[Start of Attachment]
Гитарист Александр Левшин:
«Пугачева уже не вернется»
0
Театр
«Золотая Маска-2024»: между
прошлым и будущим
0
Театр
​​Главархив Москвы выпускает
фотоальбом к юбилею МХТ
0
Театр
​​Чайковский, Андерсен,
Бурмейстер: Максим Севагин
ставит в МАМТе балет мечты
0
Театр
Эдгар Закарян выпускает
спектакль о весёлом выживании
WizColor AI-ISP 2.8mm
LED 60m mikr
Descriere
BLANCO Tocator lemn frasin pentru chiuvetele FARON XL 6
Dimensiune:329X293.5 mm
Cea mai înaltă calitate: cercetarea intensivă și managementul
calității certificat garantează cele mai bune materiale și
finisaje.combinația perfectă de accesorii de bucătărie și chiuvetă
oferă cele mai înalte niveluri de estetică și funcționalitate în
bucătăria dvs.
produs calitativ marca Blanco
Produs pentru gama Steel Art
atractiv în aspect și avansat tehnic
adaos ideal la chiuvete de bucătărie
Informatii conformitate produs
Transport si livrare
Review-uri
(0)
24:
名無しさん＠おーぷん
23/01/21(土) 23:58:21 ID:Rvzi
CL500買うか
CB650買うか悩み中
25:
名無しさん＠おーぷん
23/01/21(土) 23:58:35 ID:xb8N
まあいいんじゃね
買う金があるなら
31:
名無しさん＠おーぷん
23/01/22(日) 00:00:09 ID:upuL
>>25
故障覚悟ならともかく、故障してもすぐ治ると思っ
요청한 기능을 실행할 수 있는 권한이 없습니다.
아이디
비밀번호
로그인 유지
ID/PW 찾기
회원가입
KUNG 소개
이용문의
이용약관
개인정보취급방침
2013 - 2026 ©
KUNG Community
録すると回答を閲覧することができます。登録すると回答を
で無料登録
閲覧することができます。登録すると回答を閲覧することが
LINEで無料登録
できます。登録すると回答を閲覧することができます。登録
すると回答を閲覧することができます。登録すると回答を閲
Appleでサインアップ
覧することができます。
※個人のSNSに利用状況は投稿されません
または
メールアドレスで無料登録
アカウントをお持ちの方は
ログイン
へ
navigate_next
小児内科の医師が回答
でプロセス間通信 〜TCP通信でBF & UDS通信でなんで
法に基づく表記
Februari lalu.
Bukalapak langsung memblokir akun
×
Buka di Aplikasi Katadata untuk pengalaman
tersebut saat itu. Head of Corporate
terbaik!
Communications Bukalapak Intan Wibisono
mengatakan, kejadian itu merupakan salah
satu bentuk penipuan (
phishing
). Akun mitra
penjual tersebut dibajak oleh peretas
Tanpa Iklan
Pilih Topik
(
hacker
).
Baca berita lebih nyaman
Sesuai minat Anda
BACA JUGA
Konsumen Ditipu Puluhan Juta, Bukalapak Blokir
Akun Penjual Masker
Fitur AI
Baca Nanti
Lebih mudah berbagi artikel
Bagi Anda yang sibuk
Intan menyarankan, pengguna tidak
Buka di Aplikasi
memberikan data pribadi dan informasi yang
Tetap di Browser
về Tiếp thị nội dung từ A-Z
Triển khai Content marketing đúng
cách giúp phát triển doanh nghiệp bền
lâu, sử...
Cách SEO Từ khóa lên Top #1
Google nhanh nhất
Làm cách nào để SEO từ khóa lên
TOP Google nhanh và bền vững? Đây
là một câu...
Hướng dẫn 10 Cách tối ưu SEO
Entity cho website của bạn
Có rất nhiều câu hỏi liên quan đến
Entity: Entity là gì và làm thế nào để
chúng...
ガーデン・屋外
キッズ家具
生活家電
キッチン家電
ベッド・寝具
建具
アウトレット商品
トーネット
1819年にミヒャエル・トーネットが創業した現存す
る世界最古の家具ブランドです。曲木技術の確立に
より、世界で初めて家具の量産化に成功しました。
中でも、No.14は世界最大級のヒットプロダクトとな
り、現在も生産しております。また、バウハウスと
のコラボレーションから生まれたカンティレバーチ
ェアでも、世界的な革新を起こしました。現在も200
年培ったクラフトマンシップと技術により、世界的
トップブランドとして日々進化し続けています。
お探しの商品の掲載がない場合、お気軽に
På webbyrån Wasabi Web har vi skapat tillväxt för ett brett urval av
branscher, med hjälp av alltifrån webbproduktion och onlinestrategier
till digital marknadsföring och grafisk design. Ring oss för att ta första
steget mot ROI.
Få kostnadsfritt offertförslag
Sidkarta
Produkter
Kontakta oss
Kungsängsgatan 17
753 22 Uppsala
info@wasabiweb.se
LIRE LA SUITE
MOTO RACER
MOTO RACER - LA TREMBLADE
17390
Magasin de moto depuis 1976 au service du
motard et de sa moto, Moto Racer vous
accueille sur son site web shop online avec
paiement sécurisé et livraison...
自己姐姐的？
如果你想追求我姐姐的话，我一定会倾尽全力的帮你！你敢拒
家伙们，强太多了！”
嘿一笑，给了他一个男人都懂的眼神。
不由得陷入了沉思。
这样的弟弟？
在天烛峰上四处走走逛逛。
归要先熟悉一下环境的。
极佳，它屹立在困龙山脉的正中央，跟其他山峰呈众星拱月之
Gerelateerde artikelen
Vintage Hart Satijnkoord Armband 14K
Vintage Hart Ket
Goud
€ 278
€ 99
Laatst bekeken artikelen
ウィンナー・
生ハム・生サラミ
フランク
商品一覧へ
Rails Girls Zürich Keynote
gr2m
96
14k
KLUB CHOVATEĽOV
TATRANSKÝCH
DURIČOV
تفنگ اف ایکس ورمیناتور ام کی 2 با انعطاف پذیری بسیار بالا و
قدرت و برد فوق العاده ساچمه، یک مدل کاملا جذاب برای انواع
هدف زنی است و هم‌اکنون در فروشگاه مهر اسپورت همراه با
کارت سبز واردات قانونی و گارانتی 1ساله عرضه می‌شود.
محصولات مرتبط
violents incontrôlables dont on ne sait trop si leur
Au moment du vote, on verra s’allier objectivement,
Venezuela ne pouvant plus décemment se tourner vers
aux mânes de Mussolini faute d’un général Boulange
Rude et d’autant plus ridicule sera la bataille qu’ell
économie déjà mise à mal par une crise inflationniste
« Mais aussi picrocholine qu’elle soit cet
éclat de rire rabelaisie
[End of Attachment]
■ Exercise directions:
Convert the lines from the first one through the line containing "Cea mai înaltă" into a Markdown table with the columns Row and Line, numbering the rows and omitting any blank lines.

■ The completed task:
| Row | Line |
|---|---|
| 1 | Гитарист Александр Левшин: |
| 2 | «Пугачева уже не вернется» |
| 3 | 0 |
| 4 | Театр |
| 5 | «Золотая Маска-2024»: между |
| 6 | прошлым и будущим |
| 7 | 0 |
| 8 | Театр |
| 9 | ​​Главархив Москвы выпускает |
| 10 | фотоальбом к юбилею МХТ |
| 11 | 0 |
| 12 | Театр |
| 13 | ​​Чайковский, Андерсен, |
| 14 | Бурмейстер: Максим Севагин |
| 15 | ставит в МАМТе балет мечты |
| 16 | 0 |
| 17 | Театр |
| 18 | Эдгар Закарян выпускает |
| 19 | спектакль о весёлом выживании |
| 20 | WizColor AI-ISP 2.8mm |
| 21 | LED 60m mikr |
| 22 | Descriere |
| 23 | BLANCO Tocator lemn frasin pentru chiuvetele FARON XL 6 |
| 24 | Dimensiune:329X293.5 mm |
| 25 | Cea mai înaltă calitate: cercetarea intensivă și managementul |